ZU ERLEDIGENDE AUFGABEN:
1. Aus welcher Band stammt Margrét Rán Magnúsdóttir laut dem Textauszug?
2. Übertrage aus dem Textauszug den Abschnitt zwischen „Von Matthias Bosenick“ und „Album des Jahres!“, beide eingeschlossen, unverändert.

TEXTAUSZUG:
Von Matthias Bosenick (03.10.2021)
Das geht gleich wieder geil los, mit knarzigen analogen Synthies, deepen Beats, grandiosen Melodien und souligem Gesang. Auf „Mobile Home“ sind GusGus aus Island wieder zu dritt, und zwar mit Margrét Rán Magnúsdóttir von der Band Vök als inzwischen 15. Bandmitglied seit 1995. Die Gesten sind nach wie vor groß, die Songs indes wieder näher am Pop als an der epischen Kathedrale, aber nicht weniger geil. Ein Ohrwurm jagt den nächsten, man mag das Album gar nicht mehr weglegen. Eine Großtat mit der Option auf das Album des Jahres!

ROHDATEN:
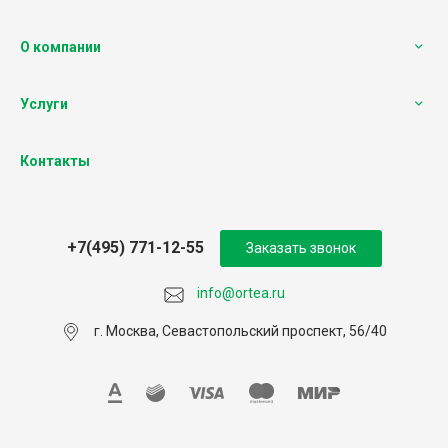
О компании
Услуги
Контакты
+7(495) 771-12-55
Заказать звонок
info@ortea.ru
г. Москва, Севастопольский проспект, 56/40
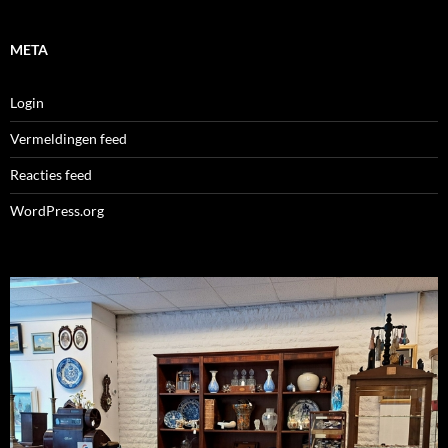
META
Login
Vermeldingen feed
Reacties feed
WordPress.org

GEGEBENE ANTWORTEN:
1. Aus der Band Vök.

2.
Von Matthias Bosenick (03.10.2021)
Das geht gleich wieder geil los, mit knarzigen analogen Synthies, deepen Beats, grandiosen Melodien und souligem Gesang. Auf „Mobile Home“ sind GusGus aus Island wieder zu dritt, und zwar mit Margrét Rán Magnúsdóttir von der Band Vök als inzwischen 15. Bandmitglied seit 1995. Die Gesten sind nach wie vor groß, die Songs indes wieder näher am Pop als an der epischen Kathedrale, aber nicht weniger geil. Ein Ohrwurm jagt den nächsten, man mag das Album gar nicht mehr weglegen. Eine Großtat mit der Option auf das Album des Jahres!